Set exercise: Recast every line of the records below as a single JSON list of strings, one string per line. Leave out blank lines and the pictures.

Stored records:
*-*-*

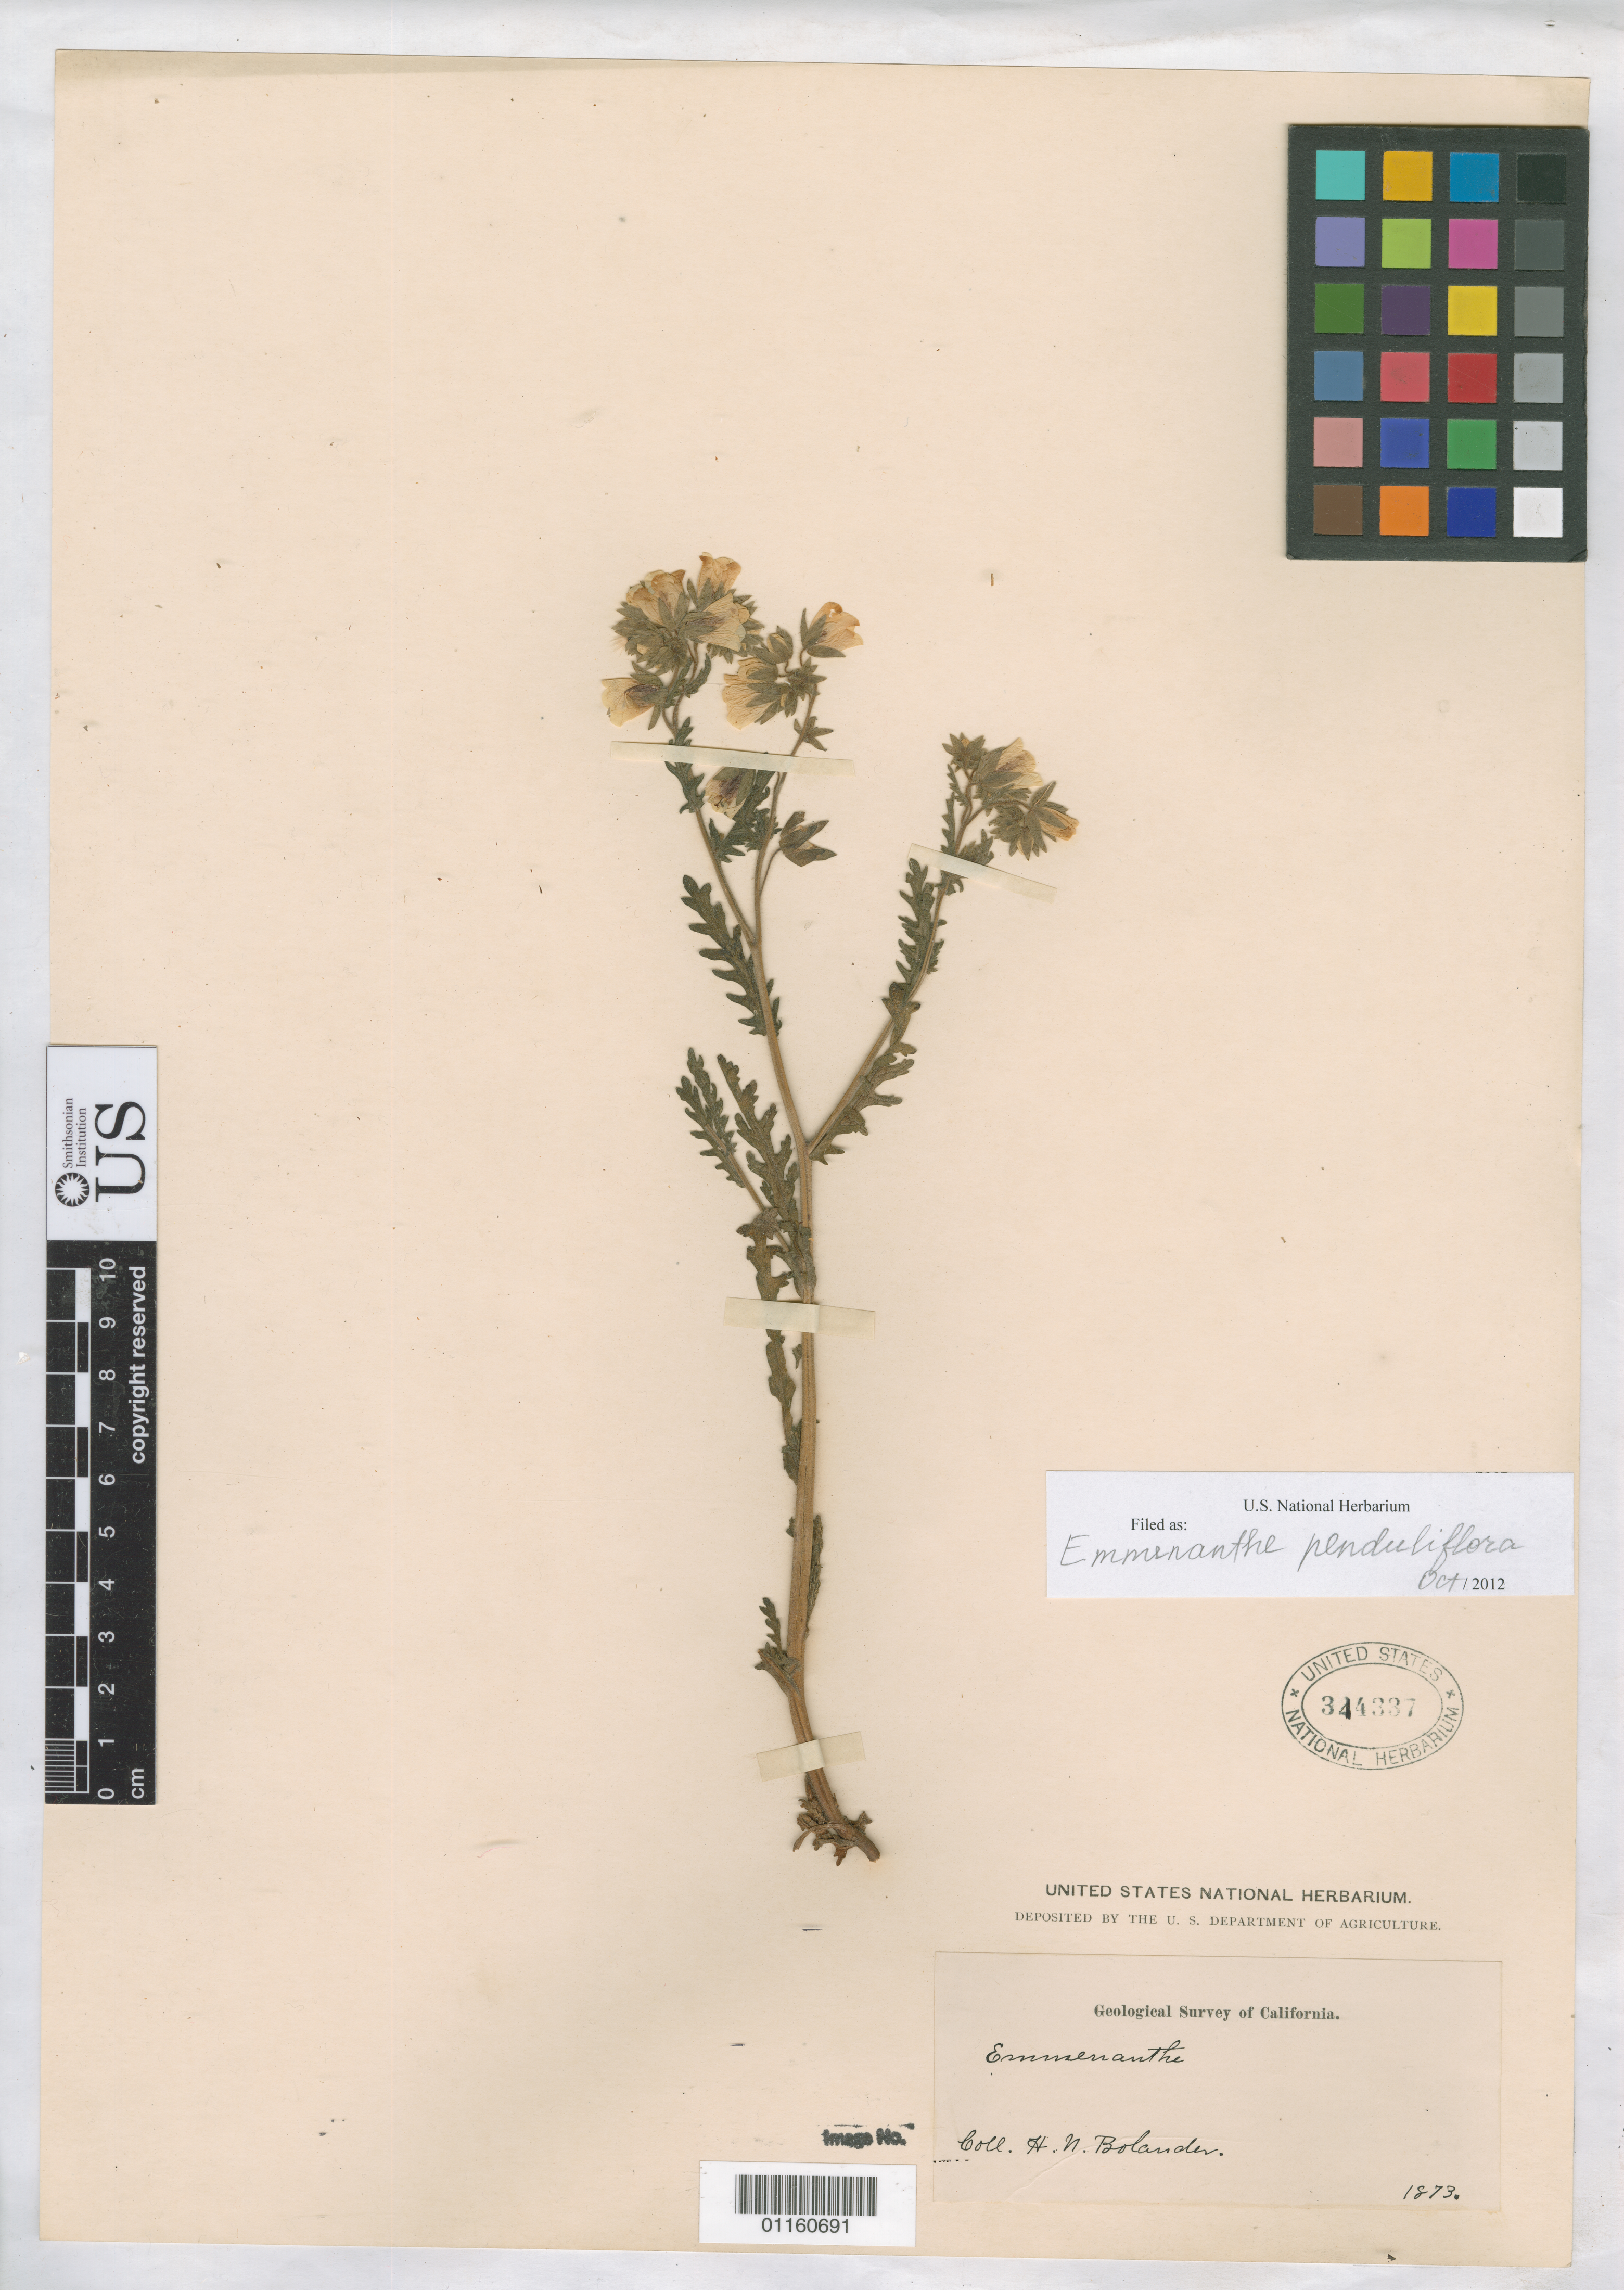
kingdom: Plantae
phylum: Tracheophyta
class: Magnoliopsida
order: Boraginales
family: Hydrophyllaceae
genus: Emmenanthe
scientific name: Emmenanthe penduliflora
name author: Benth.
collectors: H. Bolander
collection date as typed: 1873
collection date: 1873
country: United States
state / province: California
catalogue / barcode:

*-*-*

Output for this task:
[
  "kingdom: Plantae",
  "phylum: Tracheophyta",
  "class: Magnoliopsida",
  "order: Boraginales",
  "family: Hydrophyllaceae",
  "genus: Emmenanthe",
  "scientific name: Emmenanthe penduliflora",
  "name author: Benth.",
  "collectors: H. Bolander",
  "collection date as typed: 1873",
  "collection date: 1873",
  "country: United States",
  "state / province: California",
  "catalogue / barcode:"
]